やくざの推しごと (Yakuza no Oshigoto)
- Genre: Comedy, slice of life
- Written by: Teki Yatsuda
- Published by: Ichijinsha
- English publisher: NA: Kodansha USA;
- Magazine: Comic Pool [ja]
- Original run: June 11, 2021 – May 20, 2022
- Volumes: 2

= The Yakuza's Bias =

Japanese manga series

The Yakuza's Bias (やくざの推しごと, Yakuza no Oshigoto) is a Japanese web manga series written and illustrated by Teki Yatsuda. It was serialized on Ichijinsha's digital platform Comic Pool from June 2021 to May 2022, with its chapters collected in two tankōbon volumes.

==Publication==
Written and illustrated by Teki Yatsuda, The Yakuza's Bias was serialized on Ichijinsha's digital platform Comic Pool from June 11, 2021, and finished on May 20, 2022; a special chapter was published on July 25 of that same year. Ichijinsha collected its chapters in two tankōbon volumes released on November 25, 2021, and July 25, 2022.

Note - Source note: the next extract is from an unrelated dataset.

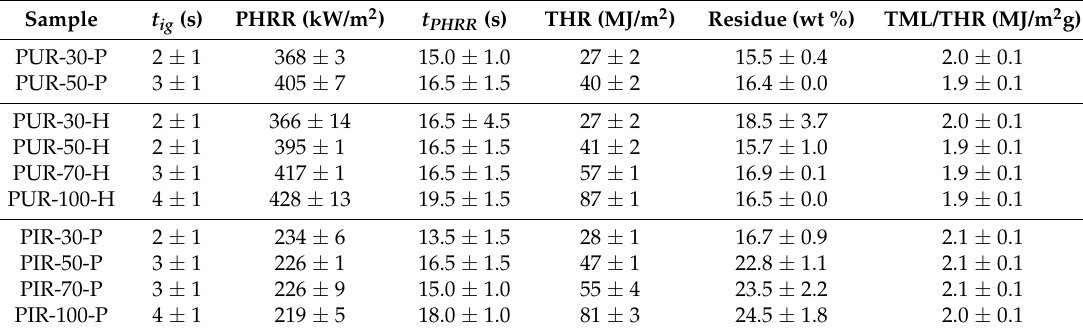
Table 6. Results of cone calorimeter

The manga has been licensed for English release in North America by Kodansha USA.

===Volumes===

| No. | Original release date | Original ISBN | English release date | English ISBN |
|---|---|---|---|---|
| 1 | November 25, 2021 | 978-4-7580-2312-2 | May 16, 2023 | 978-1-64651-801-2 |
| 2 | July 25, 2022 | 978-4-7580-2421-1 | August 15, 2023 | 978-1-64651-802-9 |

==Reception==
The series has been nominated for the 2024 Eisner Awards in the Best Humor Publication category.